Bayram tatiline çok sayıda ziyaretçinin akınına uğrayan göl hakkında Salda Gölü Koruma Derneği açıklama yaptı.
Dernek, gölde bazı yerlerde suyun 50 metre çekildiğini belirterek, “Salda Gölü can derdinde, Yetkililer para derdinde. Salda Gölünde bazı yerlerde su 50 metre çekildi. Suya girenler nedeniyle kenardaki hidromanyezit stromatolitlerin oluşumu bozularak balçık oluşmakta. #Saldayadokunma #SaldaDünyaMirasıdır Salda Gölü için tam koruma istiyoruz!” dedi.
“BİR DEĞİŞİKLİK YOK”
Çevre ve Şehircilik Bakanlığı Tabiat Varlıklarını Koruma Genel Müdürü Mehmet Ali Karaca, derneğin açıklaması ve gölün son durumu ile ilgili ANKA Haber Ajansı’nın sorularını yanıtladı.
“Toprak ve kil yapısından dolayı balçıklaşmış olan nokta. Bir değişiklik yok…Nehirlerin ve sazlıkların göl ile buluştuğu noktalarda bu tip çamurlaşmalar ve balçıklar oluşuyor” dedi.
“ESKİSİNDEN ÇOK DAHA İYİ KORUMA”
Karaca, gölün çevresinde korumanın eskiye oranla daha iyi olduğunu söyleyerek; “Semaver vs getirenler oluyor fakat görevliler uyarıyor ve cezai işlemler yapılıyor. Eskisinden çok daha iyi koruma tedbirleri açısından. 3 sene önce göle araç ile giriliyordu biliyorsunuz. İnsanların görüldüğü yerde araçlar da vardı” dedi.
“ZİYARETÇİLERİN ŞİKAYETİ DE KORUMA TEDBİRLERİNİN FAZLA OLDUĞU YÖNÜNDE”

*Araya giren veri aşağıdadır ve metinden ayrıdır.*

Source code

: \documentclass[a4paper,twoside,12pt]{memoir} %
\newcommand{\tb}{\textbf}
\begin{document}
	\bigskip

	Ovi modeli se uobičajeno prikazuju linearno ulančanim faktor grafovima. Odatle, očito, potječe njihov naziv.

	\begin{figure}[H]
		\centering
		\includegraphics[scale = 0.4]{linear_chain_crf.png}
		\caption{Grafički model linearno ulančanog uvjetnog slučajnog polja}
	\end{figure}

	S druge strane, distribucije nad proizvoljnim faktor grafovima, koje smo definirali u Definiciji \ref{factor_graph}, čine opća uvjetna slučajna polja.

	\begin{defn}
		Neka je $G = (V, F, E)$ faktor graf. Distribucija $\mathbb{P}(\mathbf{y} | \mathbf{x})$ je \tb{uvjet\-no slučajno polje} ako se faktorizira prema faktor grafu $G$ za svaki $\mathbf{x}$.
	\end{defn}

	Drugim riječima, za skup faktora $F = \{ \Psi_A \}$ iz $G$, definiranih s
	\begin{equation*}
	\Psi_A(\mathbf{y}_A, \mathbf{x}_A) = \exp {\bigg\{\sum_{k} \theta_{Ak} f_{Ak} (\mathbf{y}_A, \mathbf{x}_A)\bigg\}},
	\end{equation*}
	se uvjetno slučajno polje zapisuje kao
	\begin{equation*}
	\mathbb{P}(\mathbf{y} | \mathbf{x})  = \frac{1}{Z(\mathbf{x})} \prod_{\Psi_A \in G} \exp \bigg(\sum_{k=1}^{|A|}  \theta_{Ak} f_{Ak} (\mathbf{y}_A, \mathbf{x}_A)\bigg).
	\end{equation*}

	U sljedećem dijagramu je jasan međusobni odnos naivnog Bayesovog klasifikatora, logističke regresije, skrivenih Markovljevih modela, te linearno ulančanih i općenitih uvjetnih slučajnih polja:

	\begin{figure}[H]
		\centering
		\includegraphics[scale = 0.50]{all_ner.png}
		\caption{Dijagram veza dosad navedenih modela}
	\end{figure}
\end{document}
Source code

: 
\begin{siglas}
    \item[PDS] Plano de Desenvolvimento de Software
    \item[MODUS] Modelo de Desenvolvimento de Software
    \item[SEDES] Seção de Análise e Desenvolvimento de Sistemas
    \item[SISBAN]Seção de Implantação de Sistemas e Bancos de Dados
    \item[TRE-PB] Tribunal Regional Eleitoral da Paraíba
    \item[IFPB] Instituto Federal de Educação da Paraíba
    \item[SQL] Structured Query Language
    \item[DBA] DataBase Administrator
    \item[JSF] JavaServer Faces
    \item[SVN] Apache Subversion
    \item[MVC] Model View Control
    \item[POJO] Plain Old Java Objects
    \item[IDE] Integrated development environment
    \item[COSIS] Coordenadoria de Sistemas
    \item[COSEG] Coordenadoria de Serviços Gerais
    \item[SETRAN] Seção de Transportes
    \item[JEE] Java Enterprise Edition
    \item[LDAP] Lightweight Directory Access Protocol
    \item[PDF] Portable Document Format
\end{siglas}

Karaca, Salda Gölü Koruma Derneği’nin resmî olarak değil ama sosyal medyadan “göle girişin tamamen yasaklanması talebinde bulunduğunu” aktararak, şunları belirtti:
“Resmi bir talep şeklinde değil kamuoyunda tweetler atarak ara sıra bunu dile getiriyorlar. Ancak ziyaretçilerin şikayeti de koruma tedbirlerinin fazla olduğu yönünde. Şu anda üniversitelerle yürütülen biyo-çeşitlilik çalışması tamamlanınca kullanım kararları daha net ortaya çıkacak.”